US rules out mediation, urges Kabul and Islamabad to resolve differences
WASHINGTON (Pajhwok): Ruling out any mediatory role for itself in the ongoing tension between the two neighbors, the Obama Administration on Thursday urged Afghanistan and Pakistan to ratchet down the violence and begin a dialogue to reduce the tensions.
“We want both sides to ratchet down the violence and begin a dialogue to try to reduce the tensions, keep the crossing open, and have it done peaceably,” the State Department Spokesman John Kirby told reporters at his daily news conference.
Separate and distinct from that, Kirby said the US still believed that the right approach is an Afghan-led reconciliation process.
“We continue to support (Afghan) President (Ashraf) Ghani as he continues to try to get that process back on track. Now what effect the border clashes are having on reconciliation, I don’t know,” he said in response to a question.
“I haven’t seen any practical effect of it to date. These clashes have only just popped up in recent days. But that aside, we still want to see the reconciliation process move forward,” Kirby said as he ruled out the US jumping in as a mediator between the two countries.
“We’ve not taken a mediation role, and we’ve talked about this before. This is an Afghan-led process. We obviously support it and we want to see it succeed. We’ve expressed that support privately and publicly. But this is President Ghani’s initiative; he’s taking it on.
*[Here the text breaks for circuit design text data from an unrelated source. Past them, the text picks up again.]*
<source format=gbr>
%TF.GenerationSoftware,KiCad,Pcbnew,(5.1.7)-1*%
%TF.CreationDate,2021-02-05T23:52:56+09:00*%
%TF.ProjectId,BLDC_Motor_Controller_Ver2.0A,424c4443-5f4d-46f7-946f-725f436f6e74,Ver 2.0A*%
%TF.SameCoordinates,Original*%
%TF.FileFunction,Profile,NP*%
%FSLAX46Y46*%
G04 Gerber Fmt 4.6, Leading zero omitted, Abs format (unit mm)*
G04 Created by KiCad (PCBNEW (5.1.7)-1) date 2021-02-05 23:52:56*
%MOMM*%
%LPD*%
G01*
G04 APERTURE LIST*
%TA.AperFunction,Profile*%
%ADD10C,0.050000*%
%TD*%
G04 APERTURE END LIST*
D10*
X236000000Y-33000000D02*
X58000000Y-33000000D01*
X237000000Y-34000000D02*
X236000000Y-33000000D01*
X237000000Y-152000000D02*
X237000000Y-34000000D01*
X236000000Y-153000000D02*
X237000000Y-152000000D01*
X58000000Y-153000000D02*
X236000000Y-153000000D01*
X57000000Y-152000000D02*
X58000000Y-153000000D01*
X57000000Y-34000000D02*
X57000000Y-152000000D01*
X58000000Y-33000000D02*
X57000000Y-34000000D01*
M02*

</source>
We know he wants to get it back on track and we fully support him in that effort, but this is not for the United States mediating between Afghanistan and Pakistan,” he said.
The United States, he said, wanted Kabul and Islamabad to work through these differences bilaterally, which they can do because they’ve done it in the past. “This isn’t the first time that we’ve seen clashes even at that crossing, and they have been able to work through it in the past and we’re absolutely confident that, with moral courage on both sides, they can continue to work through it,” he said.
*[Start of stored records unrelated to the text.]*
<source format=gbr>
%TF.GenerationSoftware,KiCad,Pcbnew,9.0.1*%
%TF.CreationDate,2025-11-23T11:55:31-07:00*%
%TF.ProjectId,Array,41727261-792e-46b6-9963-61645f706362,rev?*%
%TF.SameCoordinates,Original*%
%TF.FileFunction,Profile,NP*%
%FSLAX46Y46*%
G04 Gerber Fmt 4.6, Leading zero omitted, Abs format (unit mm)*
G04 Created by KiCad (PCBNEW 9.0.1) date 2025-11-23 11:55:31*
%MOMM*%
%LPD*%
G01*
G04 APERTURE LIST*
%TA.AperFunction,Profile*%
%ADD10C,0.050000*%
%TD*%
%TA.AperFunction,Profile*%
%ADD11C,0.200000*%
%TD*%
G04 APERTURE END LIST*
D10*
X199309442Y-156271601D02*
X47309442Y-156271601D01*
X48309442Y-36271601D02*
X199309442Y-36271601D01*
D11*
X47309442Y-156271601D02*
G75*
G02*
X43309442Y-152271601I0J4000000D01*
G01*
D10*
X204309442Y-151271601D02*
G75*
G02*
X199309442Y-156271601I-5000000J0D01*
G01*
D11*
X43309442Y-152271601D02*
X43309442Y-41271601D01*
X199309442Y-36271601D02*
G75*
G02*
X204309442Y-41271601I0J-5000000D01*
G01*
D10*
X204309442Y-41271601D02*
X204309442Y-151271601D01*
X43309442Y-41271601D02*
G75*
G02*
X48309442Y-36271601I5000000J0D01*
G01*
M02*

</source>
Observing that the US did not want to see this kind of violence between those two sides, Kirby said there were plenty of shared threats and common challenges between Afghanistan and Pakistan and plenty of reasons for them to look for ways to work together, and quite frankly, they had.
“They have made some progress in terms of cooperation across that border and communication and in counterterrorism efforts,” he said.
Kirby said no one liked to see the clashes and the violence being seen in the last few days. But it was too soon to say what impact this would have on the reconciliation process.